China’s existing building area exceeds 50 billion square meters, with new areas of 1.6-2 billion square meters being built each year. About 70% of the existing ones are high energy-consuming if evaluated by the new national standard. Therefore retrofitting old buildings remain an important target for most municipalities.
The central government has set a goal for clean heating. Clean Winter Heating Plan for Northern Area 2017-2021 plans that by 2021, 70% of buildings in the northern area will use clean heating, which means using renewables, gas, electricity or more efficient coal to combat air pollution. 150 million tons of bulk coal (including coal for low-efficiency small boilers) will be replaced. The average energy consumption of the heating system will be reduced to less than 15 kg of standard coal per square meter. To support this ambitious goal, municipalities are working on their own region to substitute coal with alternatives.

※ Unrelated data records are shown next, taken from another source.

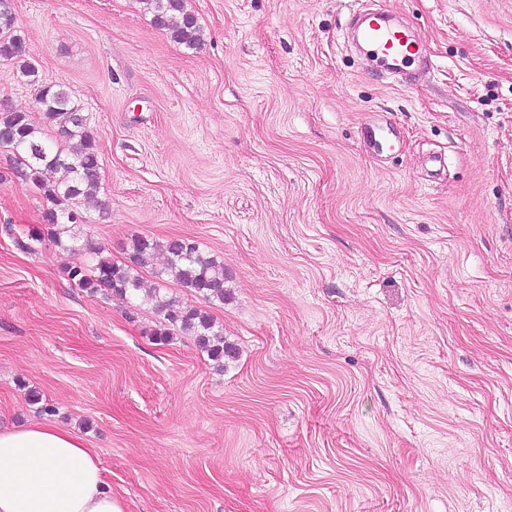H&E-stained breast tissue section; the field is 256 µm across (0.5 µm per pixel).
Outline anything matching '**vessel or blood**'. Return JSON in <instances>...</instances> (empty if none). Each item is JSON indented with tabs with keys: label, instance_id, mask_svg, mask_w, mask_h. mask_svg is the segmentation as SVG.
I'll list each match as a JSON object with an SVG mask.
<instances>
[{
	"label": "vessel or blood",
	"instance_id": "1",
	"mask_svg": "<svg viewBox=\"0 0 512 512\" xmlns=\"http://www.w3.org/2000/svg\"><path fill=\"white\" fill-rule=\"evenodd\" d=\"M357 43L365 53L386 73L409 76L416 61L427 53L426 47L414 30L400 22L394 12L381 7L375 10L356 11ZM394 126L383 128L366 125L363 137L370 149L383 150L386 144L397 139Z\"/></svg>",
	"mask_w": 512,
	"mask_h": 512
}]
</instances>
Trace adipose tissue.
I'll use <instances>...</instances> for the list:
<instances>
[{
	"label": "adipose tissue",
	"mask_w": 512,
	"mask_h": 512,
	"mask_svg": "<svg viewBox=\"0 0 512 512\" xmlns=\"http://www.w3.org/2000/svg\"><path fill=\"white\" fill-rule=\"evenodd\" d=\"M0 512H125L93 449L72 431L36 422L0 428Z\"/></svg>",
	"instance_id": "ef3b65f1"
}]
</instances>
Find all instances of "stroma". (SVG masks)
I'll list each match as a JSON object with an SVG mask.
<instances>
[{"label":"stroma","mask_w":512,"mask_h":512,"mask_svg":"<svg viewBox=\"0 0 512 512\" xmlns=\"http://www.w3.org/2000/svg\"><path fill=\"white\" fill-rule=\"evenodd\" d=\"M380 4L424 39L401 85L347 39ZM199 45L142 0H15L29 58L80 103L104 208L82 240L223 257L206 308L240 355L156 339L154 302L88 295L76 257L14 233L45 202L0 148V425L95 448L126 512H512V0H185ZM0 107L40 120L0 60ZM400 139L371 152L360 125ZM445 167L432 172L429 156Z\"/></svg>","instance_id":"35a3bbf8"}]
</instances>
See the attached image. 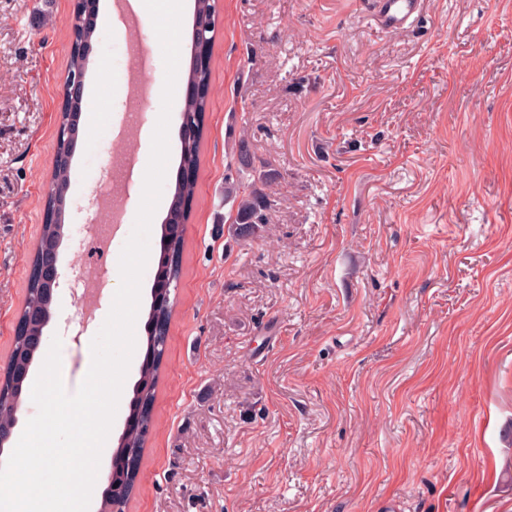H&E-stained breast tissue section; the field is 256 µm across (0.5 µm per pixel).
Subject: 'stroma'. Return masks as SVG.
Instances as JSON below:
<instances>
[{
    "instance_id": "35a3bbf8",
    "label": "stroma",
    "mask_w": 512,
    "mask_h": 512,
    "mask_svg": "<svg viewBox=\"0 0 512 512\" xmlns=\"http://www.w3.org/2000/svg\"><path fill=\"white\" fill-rule=\"evenodd\" d=\"M219 0L179 288L127 512H512V0ZM74 0H0V365L27 298ZM97 21L46 338L83 381L74 227L105 184L116 83L164 64L152 22ZM247 132L274 222L231 239ZM422 5V0H373L369 21L379 33L399 31L419 15Z\"/></svg>"
}]
</instances>
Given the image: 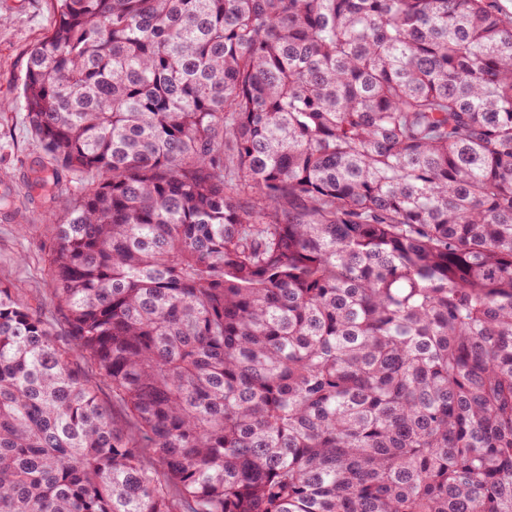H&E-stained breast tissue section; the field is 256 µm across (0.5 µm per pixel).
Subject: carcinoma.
<instances>
[{
	"mask_svg": "<svg viewBox=\"0 0 512 512\" xmlns=\"http://www.w3.org/2000/svg\"><path fill=\"white\" fill-rule=\"evenodd\" d=\"M57 2L31 185L98 182L40 224L74 347L0 285V512H512V19Z\"/></svg>",
	"mask_w": 512,
	"mask_h": 512,
	"instance_id": "cac0c4a2",
	"label": "carcinoma"
}]
</instances>
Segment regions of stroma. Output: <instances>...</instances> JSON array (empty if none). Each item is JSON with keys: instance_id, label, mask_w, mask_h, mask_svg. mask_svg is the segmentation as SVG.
Masks as SVG:
<instances>
[{"instance_id": "stroma-1", "label": "stroma", "mask_w": 512, "mask_h": 512, "mask_svg": "<svg viewBox=\"0 0 512 512\" xmlns=\"http://www.w3.org/2000/svg\"><path fill=\"white\" fill-rule=\"evenodd\" d=\"M55 14L54 0H0V99L10 103L0 111V196L9 197V210L15 215L13 222L0 223V285L41 308L52 323L56 342L68 347L72 338L52 301V241L34 226L45 215L64 216L97 177L67 174L50 197L30 190L32 169L46 165L48 157L26 125L21 94L29 52L50 31Z\"/></svg>"}]
</instances>
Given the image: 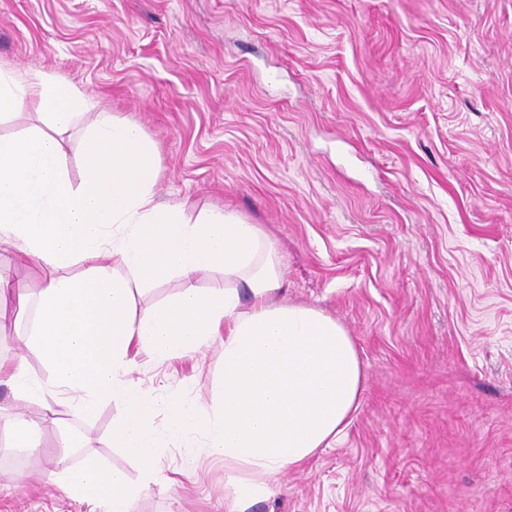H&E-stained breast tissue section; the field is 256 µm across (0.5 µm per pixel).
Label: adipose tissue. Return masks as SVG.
I'll return each instance as SVG.
<instances>
[{
    "label": "adipose tissue",
    "instance_id": "obj_1",
    "mask_svg": "<svg viewBox=\"0 0 512 512\" xmlns=\"http://www.w3.org/2000/svg\"><path fill=\"white\" fill-rule=\"evenodd\" d=\"M35 101L37 125L0 136V253L49 269L24 344L47 371L28 373L23 359L0 363V385L51 406L74 401L91 416L105 399L123 397L112 445L154 467V420L168 410L170 434H199L225 464L231 512H247L272 483L345 431L359 406L365 375L354 340L314 308L280 304L284 286L276 248L260 225L220 209L188 220L184 203H160L158 148L135 124L90 101L71 83L0 64V113ZM81 127L84 175L72 182L65 135ZM81 264L73 276L65 268ZM224 270L225 287L191 284L199 272ZM187 285L176 297L137 312L134 291L168 275ZM224 334L223 397L209 412L120 391L138 346L166 360L199 350ZM57 478L69 496L131 512L126 474L89 461L70 464L61 442Z\"/></svg>",
    "mask_w": 512,
    "mask_h": 512
}]
</instances>
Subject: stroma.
Here are the masks:
<instances>
[{
	"label": "stroma",
	"mask_w": 512,
	"mask_h": 512,
	"mask_svg": "<svg viewBox=\"0 0 512 512\" xmlns=\"http://www.w3.org/2000/svg\"><path fill=\"white\" fill-rule=\"evenodd\" d=\"M0 63L44 71L158 145L161 202L228 209L277 249L282 301L354 339L340 442L248 512H512V0H0ZM25 303L0 356L48 373L19 330L44 270L0 254ZM223 336L126 385L217 410ZM38 427L0 450V512H89L52 479L62 433L126 472L133 512H229L224 462L159 414L156 468L111 445L122 398L85 418L0 386Z\"/></svg>",
	"instance_id": "1"
}]
</instances>
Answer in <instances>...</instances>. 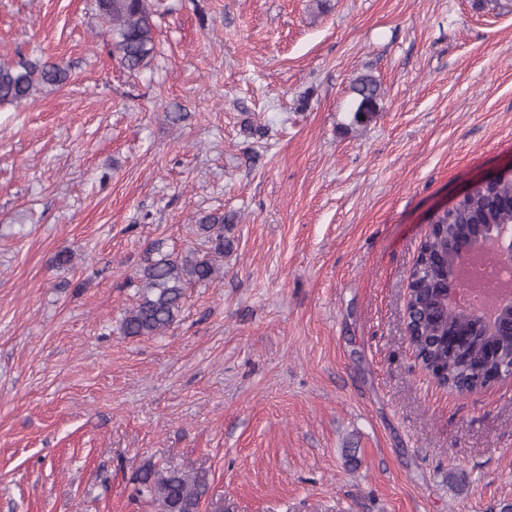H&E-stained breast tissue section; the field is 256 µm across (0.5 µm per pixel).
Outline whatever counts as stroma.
Here are the masks:
<instances>
[{
    "label": "stroma",
    "instance_id": "35a3bbf8",
    "mask_svg": "<svg viewBox=\"0 0 512 512\" xmlns=\"http://www.w3.org/2000/svg\"><path fill=\"white\" fill-rule=\"evenodd\" d=\"M151 2L132 75L95 0H0V60L68 69L0 107V512H152L153 465L202 512H500L512 380L440 386L406 306L431 214L512 171V0ZM210 212L220 280L122 336ZM354 97V119L356 122H369L376 114L381 97V85L372 75H360L352 84ZM135 481L139 485L137 494L145 496L158 512H201L211 486L204 471L153 466L140 469Z\"/></svg>",
    "mask_w": 512,
    "mask_h": 512
}]
</instances>
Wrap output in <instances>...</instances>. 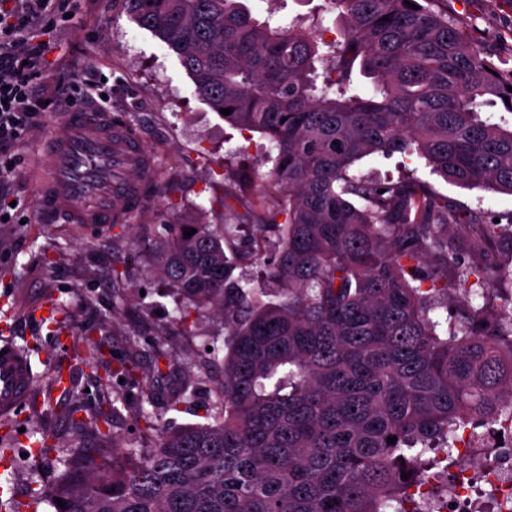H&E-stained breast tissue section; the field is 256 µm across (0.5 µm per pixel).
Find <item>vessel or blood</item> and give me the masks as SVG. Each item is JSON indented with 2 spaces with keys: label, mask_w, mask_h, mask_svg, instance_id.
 <instances>
[{
  "label": "vessel or blood",
  "mask_w": 512,
  "mask_h": 512,
  "mask_svg": "<svg viewBox=\"0 0 512 512\" xmlns=\"http://www.w3.org/2000/svg\"><path fill=\"white\" fill-rule=\"evenodd\" d=\"M51 144V166L41 179L37 206L71 224L105 227L127 222L154 191L156 170L141 139L113 124L108 112L73 108ZM31 357L0 342V418L16 419L34 408Z\"/></svg>",
  "instance_id": "1"
}]
</instances>
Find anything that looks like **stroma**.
Returning <instances> with one entry per match:
<instances>
[{
  "label": "stroma",
  "instance_id": "35a3bbf8",
  "mask_svg": "<svg viewBox=\"0 0 512 512\" xmlns=\"http://www.w3.org/2000/svg\"><path fill=\"white\" fill-rule=\"evenodd\" d=\"M254 17L291 21L313 19L325 39L339 36L336 15L324 11V0H246ZM448 11L469 43L480 46L502 68L512 69V0H448ZM47 88L83 79L82 93L109 92V112L128 113L153 156L158 180L167 195L150 198L133 215L123 240L111 230L47 222L36 206L37 185L50 167L48 142L63 130L62 115L42 112L33 125L0 158L4 178L16 203L0 221V317L8 316V337L29 351L35 374L36 408L21 417L22 430L10 442L17 454L0 460V512H13L31 487L52 489L80 440L68 408L90 420L99 405L120 395L124 405L111 429L117 439L136 447L151 445L138 415L145 384L158 382L160 396L178 390L186 362L203 355L207 346L223 348L224 321L209 314L197 336L181 334L172 325L175 308L158 267H146L144 254L163 225L189 219L207 224L226 222L224 194L237 190L242 175L253 179L248 200L238 207L247 235L279 215L283 197L267 190L261 174V133L237 129L197 96L177 55L150 31L140 28L123 10L121 0H81L74 20L61 30L48 55ZM414 169L436 191L447 196L461 218L481 213L508 214L512 197L481 188L446 183L416 161L371 155L356 162V174L398 176L400 165ZM125 273L112 282L113 270ZM126 288L127 301L114 308L115 291ZM54 305L60 331L34 311ZM144 349L135 382L105 375L106 367L126 357L129 334ZM165 354L163 380L153 377V354ZM47 435L42 452L31 442Z\"/></svg>",
  "mask_w": 512,
  "mask_h": 512
}]
</instances>
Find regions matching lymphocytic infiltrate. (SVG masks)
<instances>
[{
  "label": "lymphocytic infiltrate",
  "instance_id": "f902f5d3",
  "mask_svg": "<svg viewBox=\"0 0 512 512\" xmlns=\"http://www.w3.org/2000/svg\"><path fill=\"white\" fill-rule=\"evenodd\" d=\"M75 0H0V153L36 115L69 102L68 86L53 98L35 89L47 74L46 53L75 16Z\"/></svg>",
  "mask_w": 512,
  "mask_h": 512
}]
</instances>
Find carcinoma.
Returning <instances> with one entry per match:
<instances>
[{
	"label": "carcinoma",
	"mask_w": 512,
	"mask_h": 512,
	"mask_svg": "<svg viewBox=\"0 0 512 512\" xmlns=\"http://www.w3.org/2000/svg\"><path fill=\"white\" fill-rule=\"evenodd\" d=\"M341 39L259 21L243 0H123L162 40L194 92L224 121L268 137V182L288 193L282 224L259 249L240 225H164L158 263L176 298L172 322L224 318V357L187 367L167 400L180 413L222 377L208 423L170 429L142 392L149 448L112 440L106 466L77 448L55 489H31L54 512H427L415 498L464 434L512 420V316L491 324V296L512 261L465 265L448 239V197L419 177L358 176L372 154L417 156L460 187L512 196V70L471 47L446 0H327ZM327 64L324 75L316 63ZM372 88L349 93L354 70ZM475 215L473 245L512 241ZM196 233L184 237L186 229ZM261 265L267 287L239 268ZM454 269L448 283V269ZM132 342L112 375L132 378ZM121 398L91 434L106 442ZM396 437L395 443L388 438ZM410 474L403 479L401 475ZM62 499L60 507L56 499Z\"/></svg>",
	"instance_id": "obj_1"
}]
</instances>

Shanghai offers an example of how local government provides a better data platform for improving residents’ behavior as well as energy management for both government and service providers. Some other provinces also released policy targeting at improving data disclosure and management yet exact measures need to be specified. As residents’ behavior plays an essential role, how to engage more people to participate and how to raise awareness of more people would be another focus in the coming years.